I had the idea of taking the polynomial $p(x)\in \mathbb Q (\sqrt3,\sqrt5)$
$p(x)= (\sqrt3+\sqrt5)-x$
then computing $p^2(x)$ so that:
$p^2(x)= x^2-2\sqrt3 x-2\sqrt5 x +8 + 2\sqrt15$
Noticing that $\sqrt3+\sqrt5$ is the solution to
$x^2+(8+2\sqrt15 =x(2\sqrt3+\sqrt5)$
and then computing:
$(x^2+(8+2\sqrt15)^2=(x(2\sqrt3+\sqrt5))^2$
which gives (if I´m not wrong):
$x^4-16x^2+124+32\sqrt15=0$
So that the polynomial $q(x)\in \mathbb Q (\sqrt15)$
$q(x)=x^4-16x^2+124+32\sqrt15$
has as a solution the element $\sqrt3+\sqrt5$
But I don´t have a clue on how to prove this is in fact irreducible, or if it even is irreducible. Any hint would be very much appreciated.

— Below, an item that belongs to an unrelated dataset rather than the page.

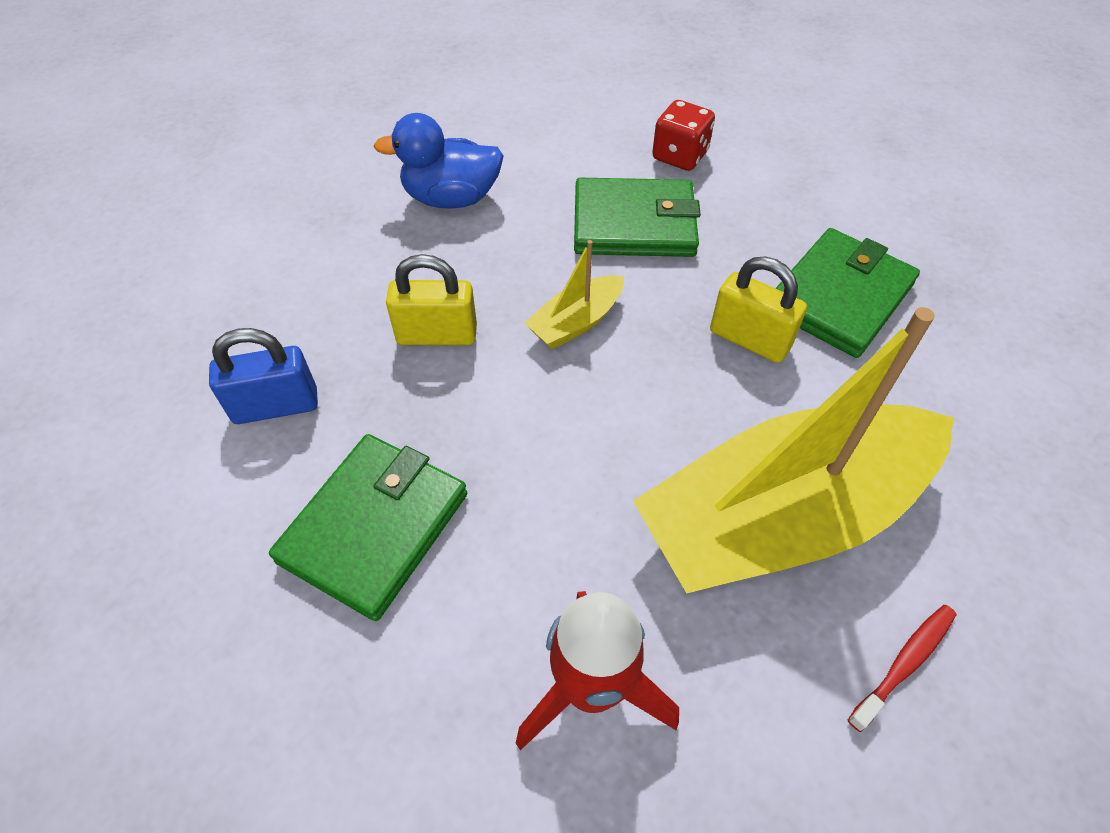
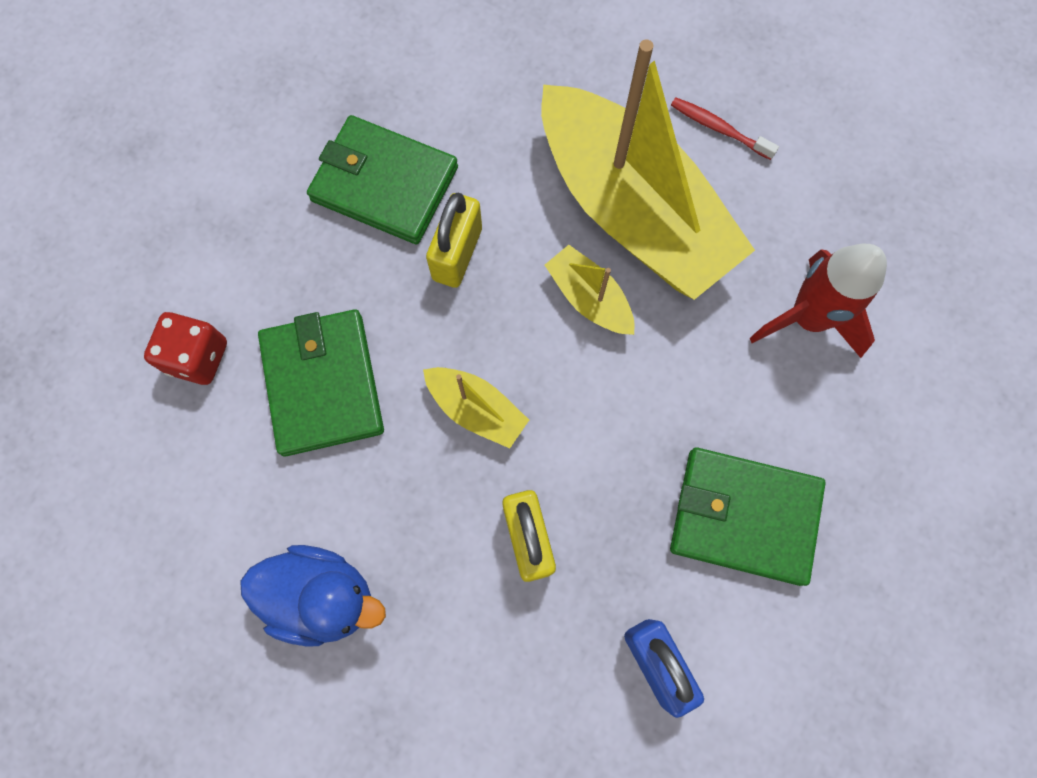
camera: 105 degrees left, 20 degrees up
blue duck [373,113,504,209] -> blue duck turned 60 degrees counterclockwise [240,545,386,647]
none -> yellow boat [545,245,635,335]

It is in fact not irreducible, since $[\Bbb Q(\sqrt 3 + \sqrt 5):\Bbb Q(\sqrt{15}]=2$ (the generator of the big field is a primitive element by the constructive proof of the primitive element theorem).
So what is the minimal polynomial? You can easily verify that is is just $(x-\sqrt 3-\sqrt 5)(x+\sqrt 3 + \sqrt 5) = x^2 -(\sqrt 3+\sqrt 5)^2 = x^2 -(8+2\sqrt 15)$.
If you know something of Galois theory, I figured this out by looking at the Galois conjugates of $\sqrt 3+\sqrt 5$ fixing the element $\sqrt{15}$, which are exactly the identity and the one which maps both of them to their opposites (since then $(-\sqrt 3)(-\sqrt 5) = \sqrt{15}$).